**Extrait:**
Il y a en effet une sorte de consensus dans les sciences sociales, contre lequel je me bats : des gens ordinaires dans des situations extraordinaires seraient capables de choses extraordinaires. Certes, l’impact de la situation est toujours beaucoup plus fort que ce qu’on voudrait admettre. Nous avons tous des souvenirs honteux de ce que nous avons pu faire dans des fêtes. Nous avons l’exemple des pères de famille au stade de foot qui crient des saletés, déchaînés, qui vont acheter leur bière en faisant la queue et en payant, puis reviennent dans les gradins, à nouveau sauvages. Donc, sans aucun doute, la situation compte. Mais pour une raison ou une autre, la grande majorité des chercheurs refusent de poser la question suivante : est-ce que, dans une situation donnée, il y a des gens qui font plus et d’autres moins ? Existe-t-il des bourreaux réticents, d’autres indifférents, d’autres encore effrénés ? Y a-t-il des gens qui sont moins susceptibles de se laisser manipuler pour finir dans ces situations extrêmes ?
J’utilise volontiers l’image du tamis vibrant. Il y a des cailloux, certains juste un peu plus gros que d’autres. A la fin, ils sont séparés. Dans un événement comme une guerre, il y a toute une série de petits événements, de bifurcations, par lesquels on se laisse guider d’un côté ou de l’autre. Des petites différences psychiques qui finissent par faire basculer les gens d’un côté ou de l’autre. Or, par une sorte de myopie, on considère uniquement, dans un pogrom par exemple, ceux qui ont commis des actes barbares. Mais il y a aussi tous ceux qui n’y sont pas allés. Il faudrait pouvoir faire des zooms arrière et regarder tout le village.
Y a-t-il moyen de déterminer ces différences psychiques ?
La documentation est essentiellement judiciaire, mais, dans ce cas, il y a toujours un biais car ces bourreaux sont des champions pour déguiser leur rôle actif et pour se faire passer pour des petits exécutants, pas très intelligents. Quand même, on peut faire une conjecture en s’appuyant sur tout ce qui est connu. La mienne est que les bourreaux diffèrent sous trois angles.
Primo, s’ils ont bien une conscience morale comme le prouve le fait qu’ils soient loyaux à leurs « camarades de crime », à leurs commandants ou à leur famille, c’est une conscience réduite à un cercle très restreint. Au-delà de ce cercle, ils ne connaissent pas d’obligation morale. Secundo, ils n’ont pas l’idée que ce qui leur arrive résulte en partie de leur choix ou de leurs actions : ça leur arrive… Ils ne se voient pas comme les auteurs de leur vie. Tertio, on constate chez eux une absence de toute empathie. Je me souviens d’un SS qui, voulant expliquer à quel point c’était terrible, disait que les cris lui étaient insupportables et qu’il avait du sang sur son uniforme : il ne faisait que parler de lui.
Voilà trois traits qu’il faut à mon avis commencer à regarder. Il y a chez eux comme une absence de « mentalisation », ce mécanisme qui permet à un individu d’interpréter ses gestes et ceux d’autrui comme étant liés à des états mentaux. La première phase de la vie, la petite enfance, est, à cet égard, fondamentale, fondatrice même. On peut envisager que cette absence soit là depuis toujours ou qu’elle résulte d’une perte liée au contexte de brutalisation générale.

**Questions à traiter:**
[a] Recopiez mot pour mot le passage de l'extrait compris entre « Y a-t-il moyen » et « sous trois angles. », ces deux bornes incluses.
[b] Indiquez si chacune des affirmations suivantes concorde avec l'extrait en répondant par oui ou par non, et citez à l'identique les mots de l'extrait qui en décident : (i) la documentation sur les bourreaux est essentiellement judiciaire ; (ii) les bourreaux n'ont aucune conscience morale ; (iii) les bourreaux se voient comme les auteurs de leur vie.
Les lignes qui suivent ne jouent aucun rôle dans cet exercice.

**Données sources:**
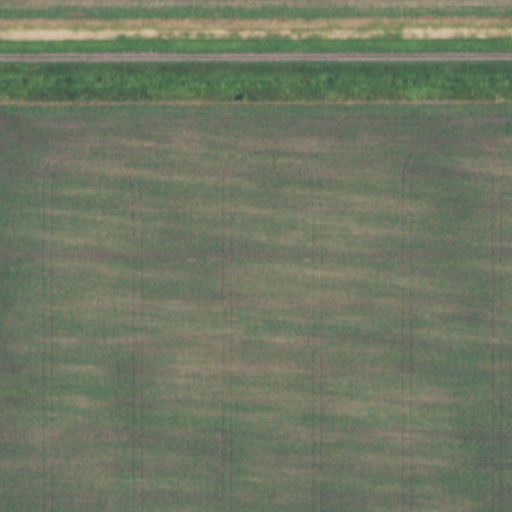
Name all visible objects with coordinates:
road: (256, 55)
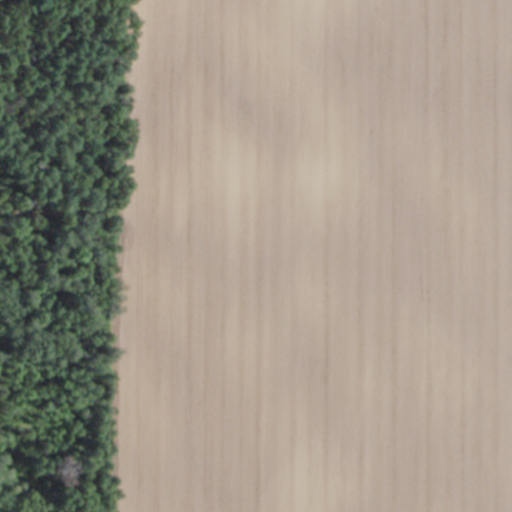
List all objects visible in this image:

**Réponses apportées:**
[a]
Y a-t-il moyen de déterminer ces différences psychiques ?
La documentation est essentiellement judiciaire, mais, dans ce cas, il y a toujours un biais car ces bourreaux sont des champions pour déguiser leur rôle actif et pour se faire passer pour des petits exécutants, pas très intelligents. Quand même, on peut faire une conjecture en s’appuyant sur tout ce qui est connu. La mienne est que les bourreaux diffèrent sous trois angles.

[b]
(i) Oui : « La documentation est essentiellement judiciaire ».
(ii) Non : « c’est une conscience réduite à un cercle très restreint ».
(iii) Non : « Ils ne se voient pas comme les auteurs de leur vie. »